WHAT IS EXPECTED: What is needed is an exact copy of the entries below, from the line that contains "Joined at March 2022 to LifeInSYS" through the final line, both included, and nothing else.

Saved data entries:
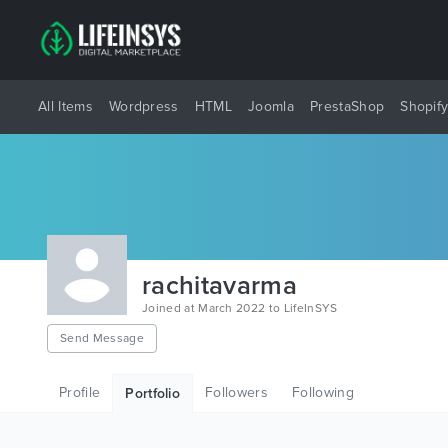
All Items
Wordpress
HTML
Joomla
PrestaShop
Shopif
rachitavarma
Joined at March 2022 to LifeInSYS
Send Message
Profile
Followers
Following
Portfolio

WRITTEN ANSWER:
Joined at March 2022 to LifeInSYS
Send Message
Profile
Followers
Following
Portfolio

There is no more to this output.